--- start of EXTRACTED MATERIAL ---
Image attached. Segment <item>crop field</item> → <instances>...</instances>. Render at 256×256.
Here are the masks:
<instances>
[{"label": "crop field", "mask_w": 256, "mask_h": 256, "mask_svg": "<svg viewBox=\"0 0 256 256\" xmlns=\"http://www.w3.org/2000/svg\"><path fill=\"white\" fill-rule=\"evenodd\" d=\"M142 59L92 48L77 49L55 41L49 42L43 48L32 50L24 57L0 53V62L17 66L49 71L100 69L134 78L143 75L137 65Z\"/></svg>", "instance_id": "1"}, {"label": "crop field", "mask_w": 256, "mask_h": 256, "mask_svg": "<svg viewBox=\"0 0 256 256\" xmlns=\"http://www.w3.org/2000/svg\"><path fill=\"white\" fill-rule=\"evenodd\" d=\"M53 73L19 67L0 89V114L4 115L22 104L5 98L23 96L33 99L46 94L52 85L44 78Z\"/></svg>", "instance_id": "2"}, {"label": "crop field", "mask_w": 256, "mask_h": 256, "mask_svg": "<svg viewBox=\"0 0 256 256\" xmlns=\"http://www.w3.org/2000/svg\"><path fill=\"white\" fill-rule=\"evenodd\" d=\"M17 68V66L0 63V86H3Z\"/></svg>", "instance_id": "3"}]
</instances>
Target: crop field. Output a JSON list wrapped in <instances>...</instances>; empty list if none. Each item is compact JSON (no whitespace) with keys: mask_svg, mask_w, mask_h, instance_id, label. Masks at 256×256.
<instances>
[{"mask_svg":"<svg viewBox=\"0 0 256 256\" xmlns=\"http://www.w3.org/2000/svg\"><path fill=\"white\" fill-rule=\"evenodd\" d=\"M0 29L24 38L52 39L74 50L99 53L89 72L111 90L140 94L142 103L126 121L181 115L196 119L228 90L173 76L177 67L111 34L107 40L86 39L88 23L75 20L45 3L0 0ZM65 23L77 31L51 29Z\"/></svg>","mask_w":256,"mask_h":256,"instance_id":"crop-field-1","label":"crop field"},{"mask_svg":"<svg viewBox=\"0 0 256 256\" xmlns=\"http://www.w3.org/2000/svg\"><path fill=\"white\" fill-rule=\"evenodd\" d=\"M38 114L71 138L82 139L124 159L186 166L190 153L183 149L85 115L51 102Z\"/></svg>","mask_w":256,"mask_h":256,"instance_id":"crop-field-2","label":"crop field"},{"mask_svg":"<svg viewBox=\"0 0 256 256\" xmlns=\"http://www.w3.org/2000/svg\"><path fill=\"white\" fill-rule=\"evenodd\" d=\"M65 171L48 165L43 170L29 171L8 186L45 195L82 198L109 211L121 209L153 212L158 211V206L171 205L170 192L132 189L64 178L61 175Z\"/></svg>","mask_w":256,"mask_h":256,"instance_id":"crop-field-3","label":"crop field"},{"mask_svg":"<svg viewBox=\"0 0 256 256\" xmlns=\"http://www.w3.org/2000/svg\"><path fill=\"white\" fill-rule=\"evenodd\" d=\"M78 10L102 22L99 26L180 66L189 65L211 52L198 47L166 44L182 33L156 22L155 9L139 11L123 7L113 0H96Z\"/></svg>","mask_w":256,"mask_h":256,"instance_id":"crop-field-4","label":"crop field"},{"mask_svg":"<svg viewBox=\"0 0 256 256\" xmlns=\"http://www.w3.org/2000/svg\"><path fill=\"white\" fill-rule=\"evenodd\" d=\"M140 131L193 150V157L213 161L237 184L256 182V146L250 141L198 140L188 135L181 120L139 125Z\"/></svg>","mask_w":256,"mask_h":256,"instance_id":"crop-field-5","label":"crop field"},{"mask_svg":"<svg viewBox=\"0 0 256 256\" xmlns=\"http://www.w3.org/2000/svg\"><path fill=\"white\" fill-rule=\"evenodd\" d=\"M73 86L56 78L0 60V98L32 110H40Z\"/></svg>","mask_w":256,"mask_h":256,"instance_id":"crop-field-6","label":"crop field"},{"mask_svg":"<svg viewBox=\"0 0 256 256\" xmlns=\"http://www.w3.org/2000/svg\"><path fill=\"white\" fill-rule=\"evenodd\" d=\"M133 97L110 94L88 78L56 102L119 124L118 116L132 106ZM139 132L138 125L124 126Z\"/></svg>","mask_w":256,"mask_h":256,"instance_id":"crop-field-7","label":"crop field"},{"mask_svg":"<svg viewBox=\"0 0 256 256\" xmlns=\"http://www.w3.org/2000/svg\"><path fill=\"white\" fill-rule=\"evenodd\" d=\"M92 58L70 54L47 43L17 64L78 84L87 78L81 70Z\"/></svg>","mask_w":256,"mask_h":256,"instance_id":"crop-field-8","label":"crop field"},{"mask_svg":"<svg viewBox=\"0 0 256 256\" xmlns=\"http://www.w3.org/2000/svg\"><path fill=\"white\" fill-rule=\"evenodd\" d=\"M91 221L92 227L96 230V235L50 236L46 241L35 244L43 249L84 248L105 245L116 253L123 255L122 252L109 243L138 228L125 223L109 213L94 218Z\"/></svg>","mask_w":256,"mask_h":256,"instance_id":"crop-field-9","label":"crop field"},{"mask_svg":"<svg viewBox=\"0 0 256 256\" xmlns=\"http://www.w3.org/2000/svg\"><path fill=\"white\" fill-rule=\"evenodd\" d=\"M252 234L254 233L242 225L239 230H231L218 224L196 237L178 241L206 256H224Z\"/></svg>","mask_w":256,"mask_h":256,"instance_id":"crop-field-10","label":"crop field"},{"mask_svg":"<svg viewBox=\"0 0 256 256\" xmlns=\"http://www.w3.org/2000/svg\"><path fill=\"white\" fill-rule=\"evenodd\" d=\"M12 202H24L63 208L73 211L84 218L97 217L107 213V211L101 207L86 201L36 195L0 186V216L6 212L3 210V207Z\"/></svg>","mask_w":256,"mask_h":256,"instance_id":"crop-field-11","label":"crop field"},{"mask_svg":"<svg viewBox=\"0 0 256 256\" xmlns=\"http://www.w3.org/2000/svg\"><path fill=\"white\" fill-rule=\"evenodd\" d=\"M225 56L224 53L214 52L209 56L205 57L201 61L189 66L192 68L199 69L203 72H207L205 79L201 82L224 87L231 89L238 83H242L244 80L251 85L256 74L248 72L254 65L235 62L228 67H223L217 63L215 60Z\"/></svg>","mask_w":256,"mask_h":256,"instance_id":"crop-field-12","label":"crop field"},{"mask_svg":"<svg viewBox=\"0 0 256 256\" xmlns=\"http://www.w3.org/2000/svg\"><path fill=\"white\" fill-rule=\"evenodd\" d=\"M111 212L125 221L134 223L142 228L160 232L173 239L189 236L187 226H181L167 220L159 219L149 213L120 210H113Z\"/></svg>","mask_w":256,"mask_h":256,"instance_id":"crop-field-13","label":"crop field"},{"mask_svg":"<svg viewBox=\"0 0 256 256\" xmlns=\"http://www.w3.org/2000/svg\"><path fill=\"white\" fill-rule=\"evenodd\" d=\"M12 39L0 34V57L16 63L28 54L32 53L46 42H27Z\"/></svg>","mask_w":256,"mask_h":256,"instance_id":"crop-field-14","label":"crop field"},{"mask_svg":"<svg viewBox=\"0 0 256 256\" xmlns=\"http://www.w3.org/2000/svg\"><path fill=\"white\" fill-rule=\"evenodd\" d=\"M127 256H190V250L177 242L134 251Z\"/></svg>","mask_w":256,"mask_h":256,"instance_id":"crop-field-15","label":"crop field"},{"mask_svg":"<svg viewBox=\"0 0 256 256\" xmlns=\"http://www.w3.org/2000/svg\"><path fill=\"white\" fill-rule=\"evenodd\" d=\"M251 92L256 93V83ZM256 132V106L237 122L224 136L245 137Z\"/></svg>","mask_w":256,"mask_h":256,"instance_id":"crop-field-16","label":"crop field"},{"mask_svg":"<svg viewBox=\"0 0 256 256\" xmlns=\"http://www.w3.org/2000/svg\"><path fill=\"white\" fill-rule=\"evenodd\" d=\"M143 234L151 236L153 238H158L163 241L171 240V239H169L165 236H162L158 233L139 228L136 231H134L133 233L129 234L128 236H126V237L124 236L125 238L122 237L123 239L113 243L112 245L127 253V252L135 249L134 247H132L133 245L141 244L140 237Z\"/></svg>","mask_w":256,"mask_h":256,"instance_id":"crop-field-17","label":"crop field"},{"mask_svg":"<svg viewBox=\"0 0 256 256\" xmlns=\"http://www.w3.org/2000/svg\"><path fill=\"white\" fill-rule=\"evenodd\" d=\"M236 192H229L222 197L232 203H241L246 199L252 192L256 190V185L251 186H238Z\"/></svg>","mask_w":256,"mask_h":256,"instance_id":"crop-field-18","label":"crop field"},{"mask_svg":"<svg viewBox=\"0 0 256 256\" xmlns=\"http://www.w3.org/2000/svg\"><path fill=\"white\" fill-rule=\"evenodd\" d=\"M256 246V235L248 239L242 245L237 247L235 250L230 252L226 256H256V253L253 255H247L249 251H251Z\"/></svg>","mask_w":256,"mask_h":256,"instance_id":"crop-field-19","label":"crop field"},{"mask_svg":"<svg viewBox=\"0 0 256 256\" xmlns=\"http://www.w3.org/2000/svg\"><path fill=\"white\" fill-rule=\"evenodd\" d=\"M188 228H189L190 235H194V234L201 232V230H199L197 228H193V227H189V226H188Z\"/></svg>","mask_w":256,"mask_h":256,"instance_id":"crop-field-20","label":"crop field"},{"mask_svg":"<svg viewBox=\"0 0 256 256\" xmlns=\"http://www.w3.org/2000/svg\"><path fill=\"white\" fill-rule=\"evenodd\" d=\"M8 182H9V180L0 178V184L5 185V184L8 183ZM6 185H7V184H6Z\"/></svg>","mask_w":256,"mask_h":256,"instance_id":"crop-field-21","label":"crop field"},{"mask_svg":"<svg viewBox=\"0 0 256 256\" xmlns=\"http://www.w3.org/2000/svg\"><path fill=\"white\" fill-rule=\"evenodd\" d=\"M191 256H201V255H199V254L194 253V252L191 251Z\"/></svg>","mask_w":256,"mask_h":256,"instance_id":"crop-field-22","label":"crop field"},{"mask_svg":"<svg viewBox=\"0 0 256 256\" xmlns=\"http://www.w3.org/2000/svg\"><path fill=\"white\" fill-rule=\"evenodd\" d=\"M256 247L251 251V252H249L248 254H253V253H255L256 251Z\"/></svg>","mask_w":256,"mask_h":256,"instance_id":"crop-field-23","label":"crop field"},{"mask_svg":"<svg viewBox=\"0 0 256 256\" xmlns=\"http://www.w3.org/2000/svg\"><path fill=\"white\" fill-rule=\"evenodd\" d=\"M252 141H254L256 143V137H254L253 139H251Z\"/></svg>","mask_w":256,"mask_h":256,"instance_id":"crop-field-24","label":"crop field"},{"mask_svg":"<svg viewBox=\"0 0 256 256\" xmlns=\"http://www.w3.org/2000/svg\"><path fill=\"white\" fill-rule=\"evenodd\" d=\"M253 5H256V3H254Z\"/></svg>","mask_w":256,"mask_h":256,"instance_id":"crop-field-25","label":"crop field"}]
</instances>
--- end of EXTRACTED MATERIAL ---
Pull out every line of the records that contains the string "item".

▸ **ANSWER TO THIS EXERCISE**:
Image attached. Segment <item>crop field</item> → <instances>...</instances>. Render at 256×256.
Target: crop field. Output a JSON list wrapped in <instances>...</instances>; empty list if none. Each item is compact JSON (no whitespace) with keys: mask_svg, mask_w, mask_h, instance_id, label. Masks at 256×256.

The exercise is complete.